▶ [Problem details]
Only the stretch below from the line holding "text: view ->" through the line holding "text: 五氧化二钒 ->" should be restated, word for word and with both ends included; pictures stay out.

▶ [Records for this task]
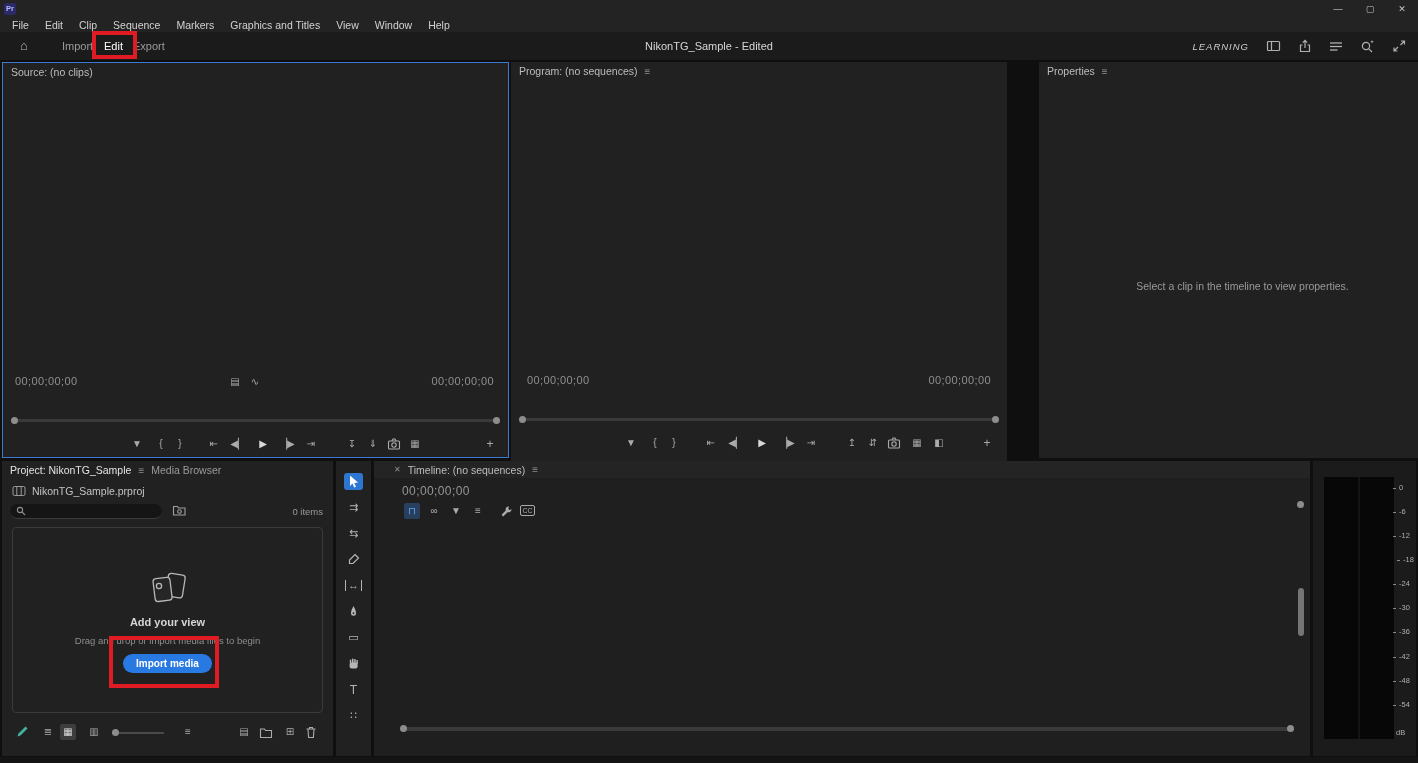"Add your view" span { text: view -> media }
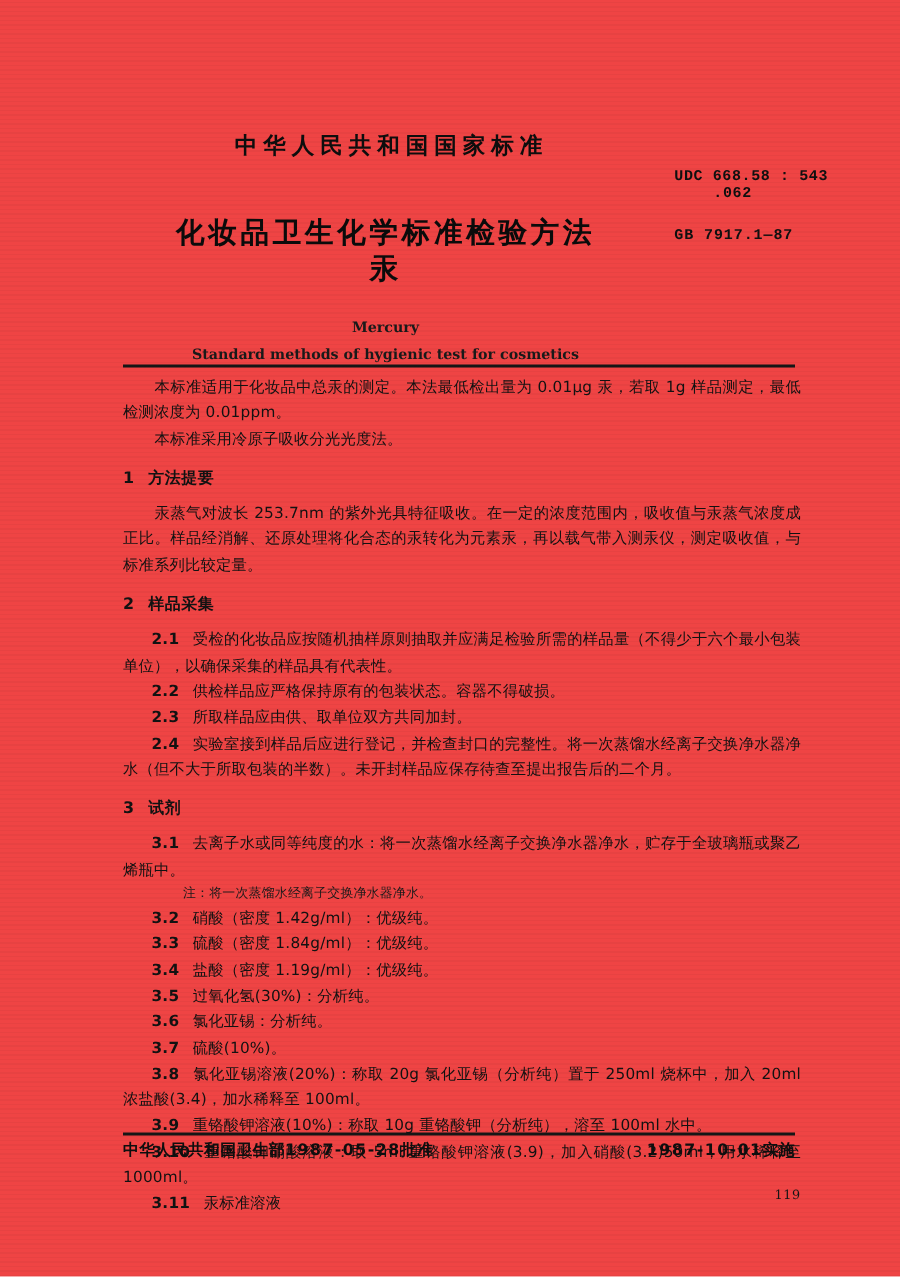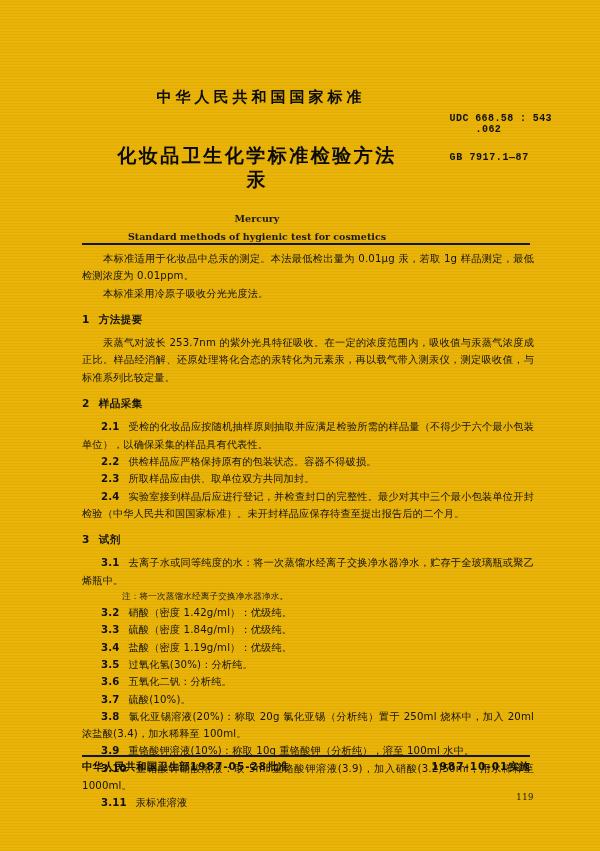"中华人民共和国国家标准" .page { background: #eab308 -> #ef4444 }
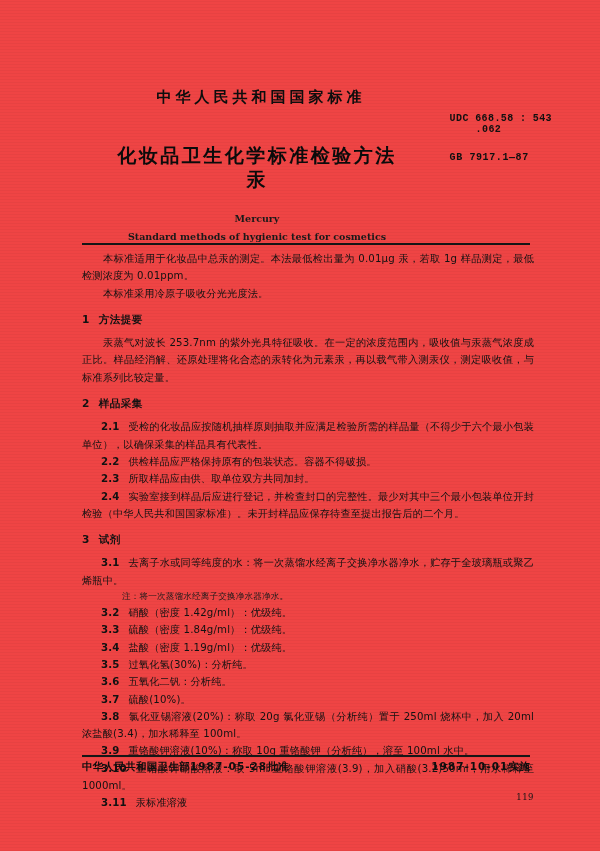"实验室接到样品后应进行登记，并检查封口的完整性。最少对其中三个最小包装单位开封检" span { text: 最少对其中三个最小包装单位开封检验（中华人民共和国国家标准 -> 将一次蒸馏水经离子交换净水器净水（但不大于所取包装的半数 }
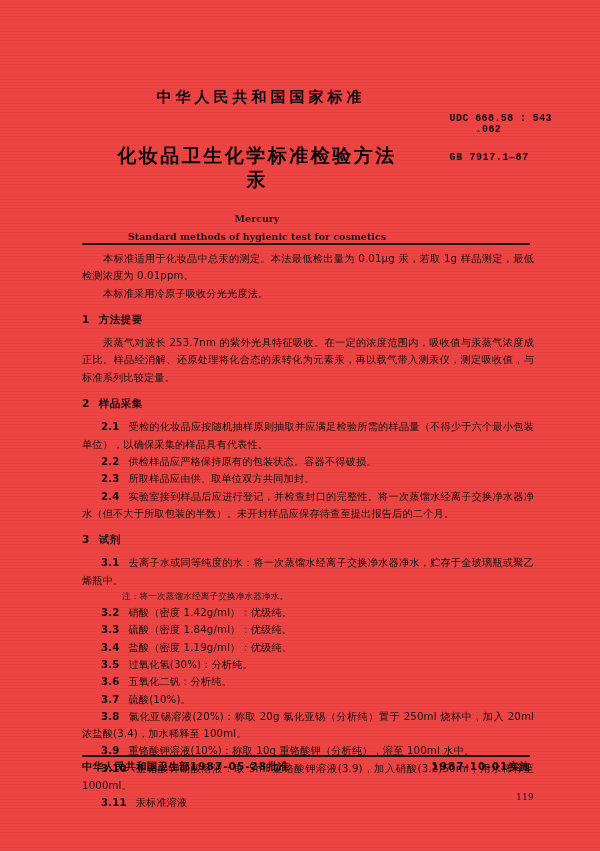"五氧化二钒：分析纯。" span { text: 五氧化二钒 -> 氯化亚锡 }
* * *
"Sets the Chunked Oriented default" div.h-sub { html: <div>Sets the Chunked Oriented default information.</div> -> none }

▶ [Task output]
"Add your view" span { text: view -> media }
"中华人民共和国国家标准" .page { background: #eab308 -> #ef4444 }
"实验室接到样品后应进行登记，并检查封口的完整性。最少对其中三个最小包装单位开封检" span { text: 最少对其中三个最小包装单位开封检验（中华人民共和国国家标准 -> 将一次蒸馏水经离子交换净水器净水（但不大于所取包装的半数 }
"五氧化二钒：分析纯。" span { text: 五氧化二钒 -> 氯化亚锡 }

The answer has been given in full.